RAFT Consensus Protocol
The goal of RAFT is to ensure all nodes in a distributed system agree on the same data state, even when some nodes fail, experience delays, or get disconnected from the network.
RAFT aims to achieve a "Single Source of Truth" — one unified source of truth for data across the entire cluster.
Three Main Components
-
Leader Election
- Only 1 node becomes the leader in a given term (period).
- A follower that does not receive a heartbeat within a certain time → becomes a candidate → starts an election.
- Majority vote = becomes the leader.
-
Log Replication
- The leader receives commands (e.g., write new data).
- The leader propagates the log to all followers.

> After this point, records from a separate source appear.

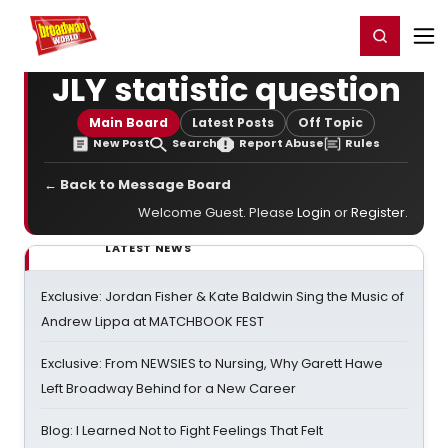
Home
For You
Chat
My Shows
Register/Login
Ga
Register
Login
JLY statistic question
Main Board
Latest Posts
Off Topic
New Post
Search
Report Abuse
Rules
← Back to Message Board
Welcome Guest. Please
Login
or
Register
.
LATEST NEWS
Exclusive: Jordan Fisher & Kate Baldwin Sing the Music of
Andrew Lippa at MATCHBOOK FEST
Exclusive: From NEWSIES to Nursing, Why Garett Hawe
Left Broadway Behind for a New Career
Blog: I Learned Not to Fight Feelings That Felt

- After the majority acknowledges (ACK), the log is considered committed.
- All nodes will have the same log in the same order.
-
Safety & Fault Tolerance
- Decisions that have been "committed" will not change even if the leader dies.
- A new node joining can catch up from the leader's log.
Basic Mechanism
| Role | Responsibility |
|---|---|
| Leader | Receives requests from clients, sends heartbeats, replicates logs |
| Follower | Waits for commands from the leader, votes during elections |
| Candidate | Nominates itself as leader if it doesn't receive a heartbeat |
Simple RAFT Cycle
Follower → (timeout) → Candidate → (wins voting) → Leader
Leader → (dies / disconnects) → Other followers timeout → New election
Key Terms
| Term | Meaning |
|---|---|
| Term | A time period in Raft; each election starts a new term |
| Heartbeat | A routine message from the leader to followers to confirm it's still alive |
| Majority Vote | Half + 1 of the total nodes required for consensus |
| Commit Log | Data that has been approved by the majority and guaranteed to be consistent |
Systems That Use Raft
- TiDB / TiKV (PingCAP)
- Etcd (used by Kubernetes)
- Consul (HashiCorp)
- CockroachDB, RQLite
Simple Analogy
Imagine 5 people in a meeting (nodes).
- One person (leader) leads the decisions.
- If the leader leaves the room → the others elect a new leader.
- Every new decision must be approved by at least 3 people (majority) to be valid.
- Everyone records the same meeting notes (log replication).
"Raft maintains one leader, majority agreement, and identical logs across all nodes."